* Problem to work on: Restate word for word the lines of the entries below, starting with the line that holds "thumb cmc: (287, 253)" and ending with the line that holds "ring pip: (211, 232)", and no others.

Skeletal landmark data:
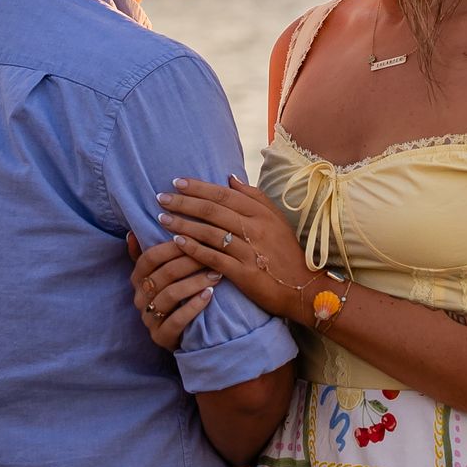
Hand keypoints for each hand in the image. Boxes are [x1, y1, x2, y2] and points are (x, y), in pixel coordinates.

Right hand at [127, 232, 212, 352]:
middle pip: (164, 274)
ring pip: (171, 295)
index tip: (195, 238)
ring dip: (195, 282)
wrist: (182, 335)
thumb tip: (131, 233)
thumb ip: (148, 254)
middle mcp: (139, 298)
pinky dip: (194, 306)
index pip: (150, 257)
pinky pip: (177, 320)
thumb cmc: (174, 296)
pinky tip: (210, 295)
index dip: (171, 247)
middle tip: (214, 255)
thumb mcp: (159, 274)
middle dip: (190, 262)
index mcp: (137, 279)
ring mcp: (149, 318)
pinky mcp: (162, 337)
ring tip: (217, 275)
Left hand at [157, 176, 313, 324]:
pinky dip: (194, 249)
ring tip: (162, 218)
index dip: (199, 187)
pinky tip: (176, 242)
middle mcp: (256, 229)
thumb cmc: (287, 253)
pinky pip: (214, 258)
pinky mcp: (245, 274)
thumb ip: (254, 197)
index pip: (225, 195)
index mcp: (262, 214)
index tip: (176, 182)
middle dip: (184, 202)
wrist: (305, 289)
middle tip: (161, 198)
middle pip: (214, 210)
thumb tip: (229, 178)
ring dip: (183, 224)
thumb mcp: (276, 220)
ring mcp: (250, 251)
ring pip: (211, 232)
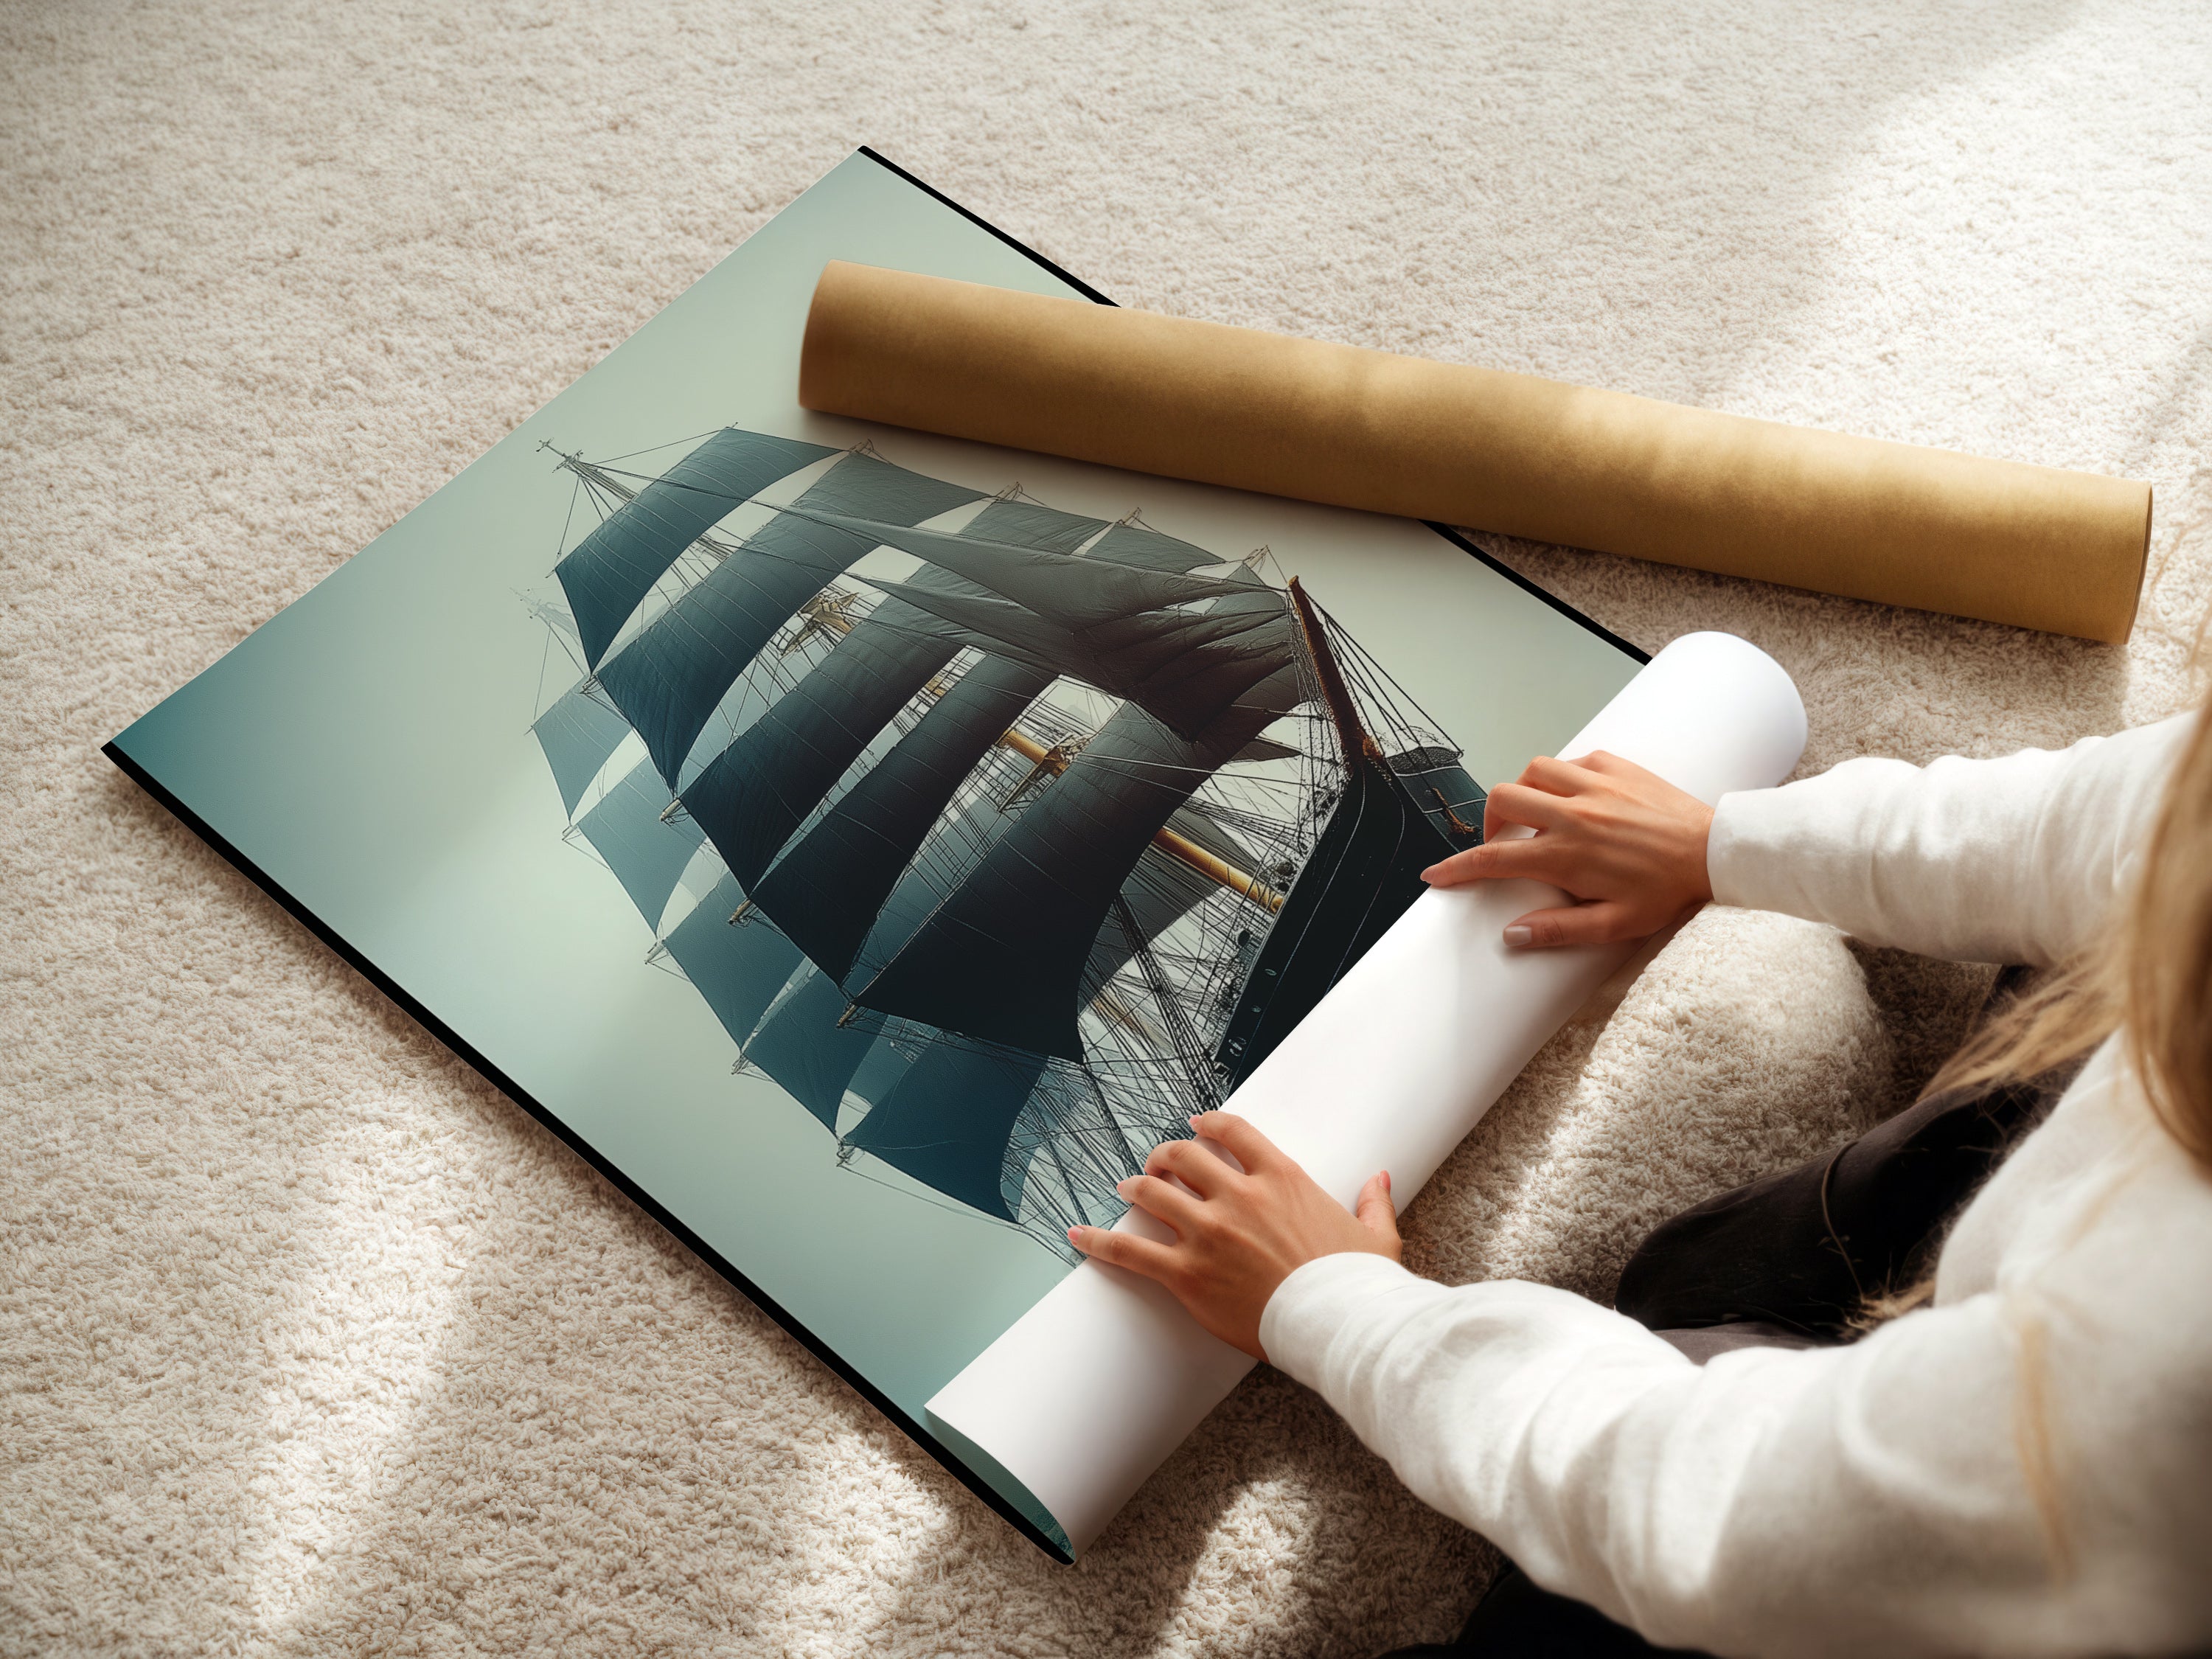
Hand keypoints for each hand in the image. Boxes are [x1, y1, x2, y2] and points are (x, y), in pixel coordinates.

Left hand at [1067, 1111, 1399, 1360]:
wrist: (1340, 1325)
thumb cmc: (1358, 1284)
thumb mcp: (1375, 1236)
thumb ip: (1372, 1201)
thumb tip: (1380, 1178)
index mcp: (1282, 1179)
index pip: (1233, 1132)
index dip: (1207, 1124)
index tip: (1195, 1125)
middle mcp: (1239, 1196)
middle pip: (1183, 1156)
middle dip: (1164, 1155)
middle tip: (1156, 1163)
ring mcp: (1209, 1233)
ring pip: (1153, 1193)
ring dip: (1135, 1187)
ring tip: (1125, 1188)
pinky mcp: (1188, 1274)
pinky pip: (1131, 1251)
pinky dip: (1099, 1241)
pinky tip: (1078, 1234)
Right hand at [1421, 750, 1713, 948]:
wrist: (1715, 852)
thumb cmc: (1667, 891)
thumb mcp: (1615, 924)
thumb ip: (1559, 930)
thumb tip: (1512, 935)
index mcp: (1567, 855)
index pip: (1494, 859)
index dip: (1457, 868)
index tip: (1436, 875)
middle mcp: (1573, 814)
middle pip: (1503, 799)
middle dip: (1489, 821)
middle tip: (1502, 842)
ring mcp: (1594, 785)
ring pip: (1532, 770)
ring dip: (1524, 791)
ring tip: (1535, 815)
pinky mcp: (1615, 766)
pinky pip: (1571, 760)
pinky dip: (1561, 776)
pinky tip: (1574, 797)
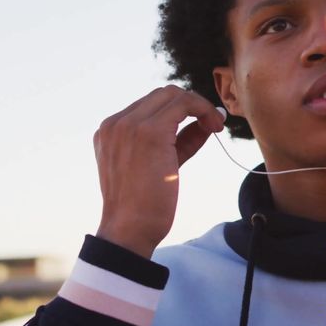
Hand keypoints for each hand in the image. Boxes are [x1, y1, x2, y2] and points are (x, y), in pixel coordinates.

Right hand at [92, 85, 226, 257]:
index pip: (150, 104)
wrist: (129, 231)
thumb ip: (178, 141)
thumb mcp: (160, 165)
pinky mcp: (149, 132)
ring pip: (173, 94)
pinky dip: (203, 110)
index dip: (181, 110)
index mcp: (110, 131)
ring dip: (199, 106)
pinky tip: (214, 128)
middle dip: (191, 104)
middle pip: (162, 94)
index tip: (203, 124)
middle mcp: (115, 123)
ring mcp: (129, 125)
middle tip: (213, 123)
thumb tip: (206, 122)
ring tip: (215, 126)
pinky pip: (183, 105)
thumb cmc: (143, 206)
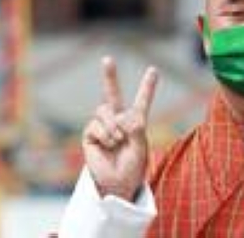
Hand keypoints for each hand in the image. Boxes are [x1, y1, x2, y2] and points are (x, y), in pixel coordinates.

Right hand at [82, 56, 158, 200]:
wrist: (117, 183)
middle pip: (112, 94)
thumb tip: (124, 117)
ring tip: (118, 141)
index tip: (153, 70)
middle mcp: (118, 120)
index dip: (147, 86)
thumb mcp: (141, 147)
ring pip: (104, 111)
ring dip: (113, 126)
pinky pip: (96, 125)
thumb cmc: (133, 167)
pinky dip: (105, 135)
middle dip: (109, 76)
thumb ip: (136, 129)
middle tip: (107, 59)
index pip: (142, 101)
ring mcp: (103, 126)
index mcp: (136, 122)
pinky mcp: (90, 134)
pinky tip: (108, 145)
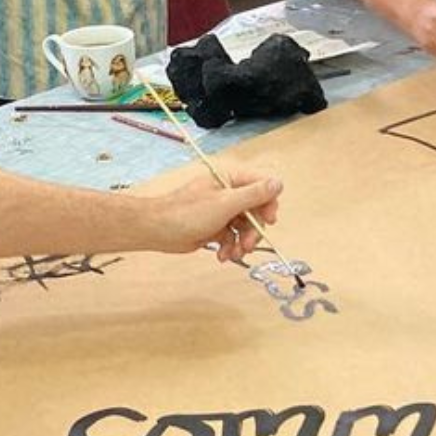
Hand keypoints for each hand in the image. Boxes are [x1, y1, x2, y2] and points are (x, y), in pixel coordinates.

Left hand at [151, 170, 282, 259]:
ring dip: (243, 242)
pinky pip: (232, 236)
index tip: (268, 220)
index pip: (262, 187)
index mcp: (231, 179)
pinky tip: (223, 255)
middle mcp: (229, 192)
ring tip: (234, 254)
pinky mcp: (215, 227)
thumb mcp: (225, 203)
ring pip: (245, 226)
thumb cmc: (188, 212)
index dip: (268, 203)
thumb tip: (279, 183)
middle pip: (256, 210)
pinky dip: (230, 247)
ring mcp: (222, 210)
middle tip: (248, 245)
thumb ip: (254, 194)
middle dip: (254, 230)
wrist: (157, 230)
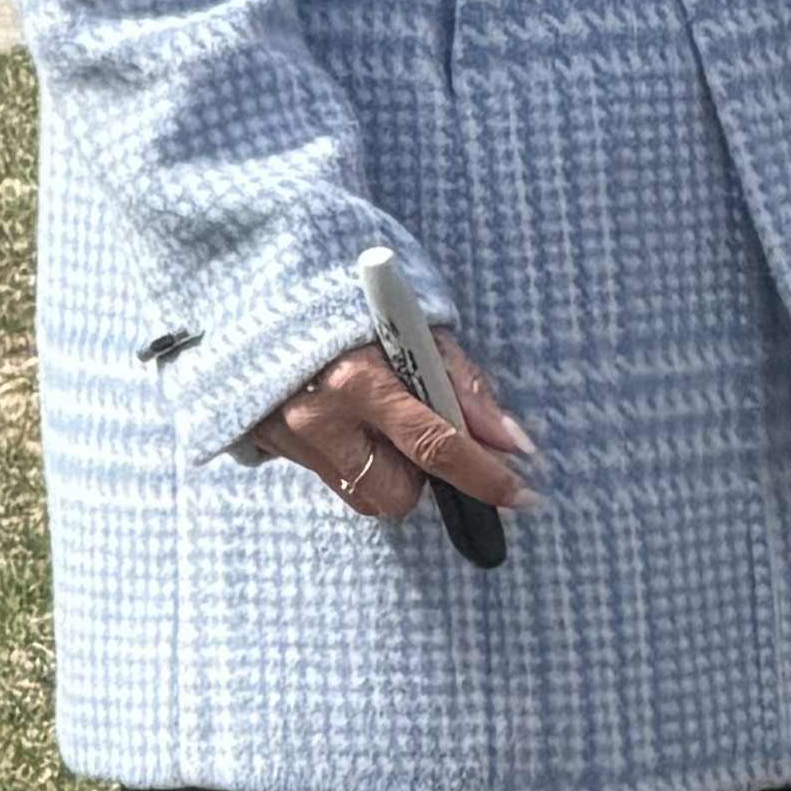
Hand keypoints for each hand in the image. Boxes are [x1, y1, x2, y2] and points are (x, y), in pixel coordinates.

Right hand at [239, 323, 542, 524]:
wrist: (270, 293)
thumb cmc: (357, 307)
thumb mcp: (420, 332)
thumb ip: (465, 389)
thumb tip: (511, 443)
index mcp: (361, 381)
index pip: (435, 445)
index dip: (484, 477)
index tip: (520, 495)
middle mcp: (321, 420)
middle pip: (398, 494)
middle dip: (425, 478)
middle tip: (427, 434)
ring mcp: (291, 440)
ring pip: (365, 497)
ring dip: (390, 474)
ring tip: (386, 424)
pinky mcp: (271, 448)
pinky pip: (334, 482)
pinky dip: (356, 464)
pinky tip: (354, 425)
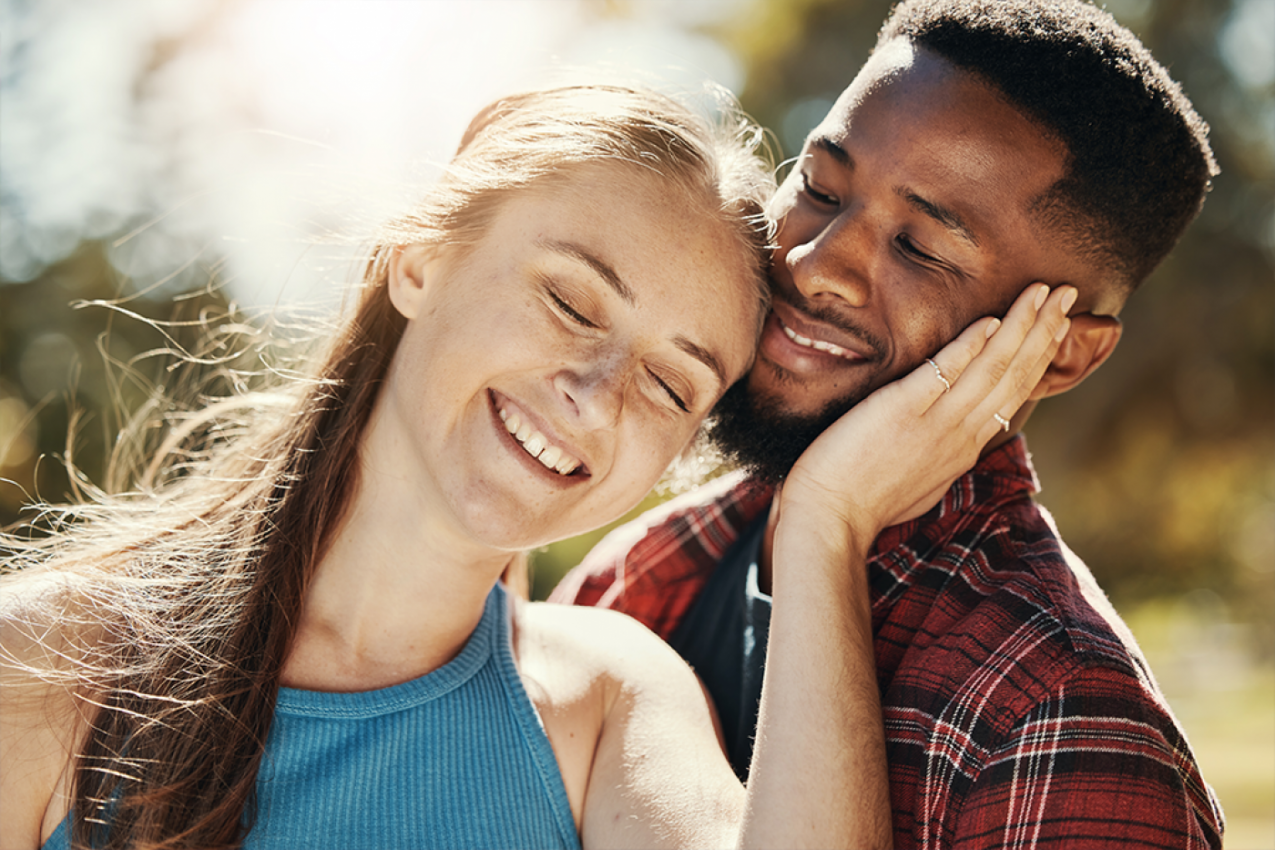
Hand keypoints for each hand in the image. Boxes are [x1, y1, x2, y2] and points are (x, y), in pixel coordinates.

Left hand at [778, 283, 1074, 557]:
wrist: (830, 521)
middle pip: (1015, 375)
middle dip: (1045, 330)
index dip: (1040, 354)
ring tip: (1045, 292)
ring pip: (991, 370)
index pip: (1015, 392)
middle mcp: (960, 434)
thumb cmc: (865, 501)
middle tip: (1067, 292)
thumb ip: (942, 451)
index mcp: (965, 447)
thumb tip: (954, 436)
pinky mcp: (901, 412)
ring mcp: (934, 424)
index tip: (1057, 323)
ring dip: (1022, 327)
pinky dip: (970, 346)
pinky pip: (943, 373)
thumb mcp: (922, 479)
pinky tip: (991, 320)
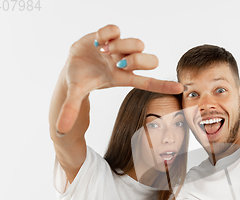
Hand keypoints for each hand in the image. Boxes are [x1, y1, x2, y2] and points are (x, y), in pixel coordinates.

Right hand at [56, 24, 183, 134]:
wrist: (71, 64)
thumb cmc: (81, 80)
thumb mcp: (75, 94)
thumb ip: (70, 110)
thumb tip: (58, 129)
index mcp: (121, 78)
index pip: (148, 82)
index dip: (163, 85)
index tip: (181, 88)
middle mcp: (125, 62)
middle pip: (148, 60)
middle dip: (137, 61)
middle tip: (118, 63)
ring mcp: (119, 48)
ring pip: (137, 43)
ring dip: (120, 46)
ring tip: (101, 51)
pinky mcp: (108, 35)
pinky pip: (116, 29)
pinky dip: (108, 34)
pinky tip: (97, 41)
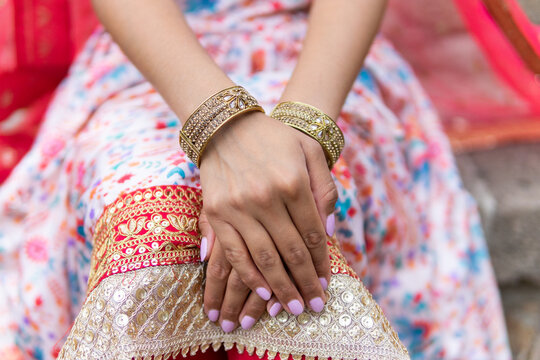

* Response to this exercise:
thumb cmc: (287, 253)
pinky pip: (214, 258)
pinky mcp: (245, 274)
thumb ip: (254, 197)
index pip: (225, 195)
index mcp: (262, 214)
index tip: (176, 182)
middle dip: (184, 202)
wrist: (305, 289)
middle tip: (161, 198)
middle pip: (214, 210)
thumb tip: (229, 178)
ring dip: (183, 224)
thumb mcp: (276, 220)
ring mcp: (250, 251)
ring pip: (211, 232)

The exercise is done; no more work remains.